Com’è giusto che sia, Watson non potrà attingere al vastissimo sapere condiviso via web: così come i concorrenti umanoidi dovranno fare affidamento solo ed esclusivamente sul proprio intelletto, il supercomputer di IBM si affiderà solo ed esclusivamente alle informazioni caricate in precedenza nel suo database, sulle cui dimensioni non è dato sapere molto. Nonostante IBM non fornisca alcuna informazione a riguardo, secondo gli addetti ai lavori ai fini del gioco non conta il numero delle informazioni a disposizione, ma la capacità di elaborarle e correlarle in maniera corretta ed esaustiva.

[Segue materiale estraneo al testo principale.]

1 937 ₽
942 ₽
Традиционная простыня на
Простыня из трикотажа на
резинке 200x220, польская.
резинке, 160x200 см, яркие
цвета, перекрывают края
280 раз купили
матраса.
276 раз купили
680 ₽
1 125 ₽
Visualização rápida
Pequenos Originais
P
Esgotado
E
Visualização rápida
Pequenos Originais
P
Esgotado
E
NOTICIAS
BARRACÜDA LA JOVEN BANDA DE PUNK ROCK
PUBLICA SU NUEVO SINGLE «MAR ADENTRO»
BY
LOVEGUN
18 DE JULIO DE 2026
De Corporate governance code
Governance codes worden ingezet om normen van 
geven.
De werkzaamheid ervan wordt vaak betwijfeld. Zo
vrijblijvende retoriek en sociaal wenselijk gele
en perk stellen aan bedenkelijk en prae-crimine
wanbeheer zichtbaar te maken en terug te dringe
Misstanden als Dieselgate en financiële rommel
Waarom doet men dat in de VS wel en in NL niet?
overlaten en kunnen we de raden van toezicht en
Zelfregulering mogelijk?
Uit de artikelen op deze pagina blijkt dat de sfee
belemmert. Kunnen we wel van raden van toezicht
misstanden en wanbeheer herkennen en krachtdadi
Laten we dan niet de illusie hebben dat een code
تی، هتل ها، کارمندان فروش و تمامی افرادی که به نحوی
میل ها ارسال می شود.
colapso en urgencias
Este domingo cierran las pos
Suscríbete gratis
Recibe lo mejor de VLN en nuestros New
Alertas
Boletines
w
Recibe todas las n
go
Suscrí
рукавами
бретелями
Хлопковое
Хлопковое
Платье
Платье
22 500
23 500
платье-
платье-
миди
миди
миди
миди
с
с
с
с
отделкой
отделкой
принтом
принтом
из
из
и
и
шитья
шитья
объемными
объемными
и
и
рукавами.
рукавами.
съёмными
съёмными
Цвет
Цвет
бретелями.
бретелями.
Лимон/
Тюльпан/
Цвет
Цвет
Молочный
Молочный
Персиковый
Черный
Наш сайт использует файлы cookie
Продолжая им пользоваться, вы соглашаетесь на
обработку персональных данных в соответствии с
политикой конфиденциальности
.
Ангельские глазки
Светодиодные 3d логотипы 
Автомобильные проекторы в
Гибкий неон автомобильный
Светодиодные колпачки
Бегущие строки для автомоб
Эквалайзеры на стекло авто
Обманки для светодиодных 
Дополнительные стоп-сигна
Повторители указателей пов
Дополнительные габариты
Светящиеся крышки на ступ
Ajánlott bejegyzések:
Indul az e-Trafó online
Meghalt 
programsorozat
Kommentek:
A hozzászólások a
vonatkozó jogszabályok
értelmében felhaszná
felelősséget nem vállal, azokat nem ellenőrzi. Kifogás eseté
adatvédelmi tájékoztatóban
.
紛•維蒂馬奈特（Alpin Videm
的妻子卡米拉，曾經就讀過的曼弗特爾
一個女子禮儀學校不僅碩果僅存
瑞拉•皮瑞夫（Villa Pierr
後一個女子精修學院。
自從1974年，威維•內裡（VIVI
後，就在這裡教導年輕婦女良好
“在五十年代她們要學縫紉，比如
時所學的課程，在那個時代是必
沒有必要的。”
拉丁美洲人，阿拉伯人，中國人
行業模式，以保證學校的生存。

Sperando, come vuole l’ormai storica gaffe, di non cascare sull’uccello sul più bello.
Nonostante lo scetticismo che sembra imperversare sulla vittoria del quiz, l’esperimento mediatico può rappresentare un ottimo banco di prova per lo stato dell’arte della ricerca tecnologica e, soprattutto, per le ambizioni di IBM: come ricorderanno i lettori di Punto Informatico , l’azienda di Armonk ha di recente annunciato di aver lanciato un programma di ricerca volto a simulare in tutto e per tutto il funzionamento del cervello umano.
Qualcuno, comunque, non sembra essere d’accordo sulle modalità scelte da IBM per mostrare i progressi fatti nel settore della ricerca: è il caso di di Peter Norvig, scienziato informatico di Google, che ha commentato la vicenda dichiarando di “vedere più una dimostrazione che una sfida vera e propria”. Ciò che comunque appare certo è che l’intera operazione garantirà un forte ritorno mediatico all’azienda, che può così tornare a cavalcare le imprese schacchistiche dei predecessori, sdoganandosi sul piccolo schermo magari riciclando i vecchi supercomputer alle future edizioni di reality in cui, com’è noto, si deve pur passare per tornare dal dimenticatoio alle attenzioni dello showbiz.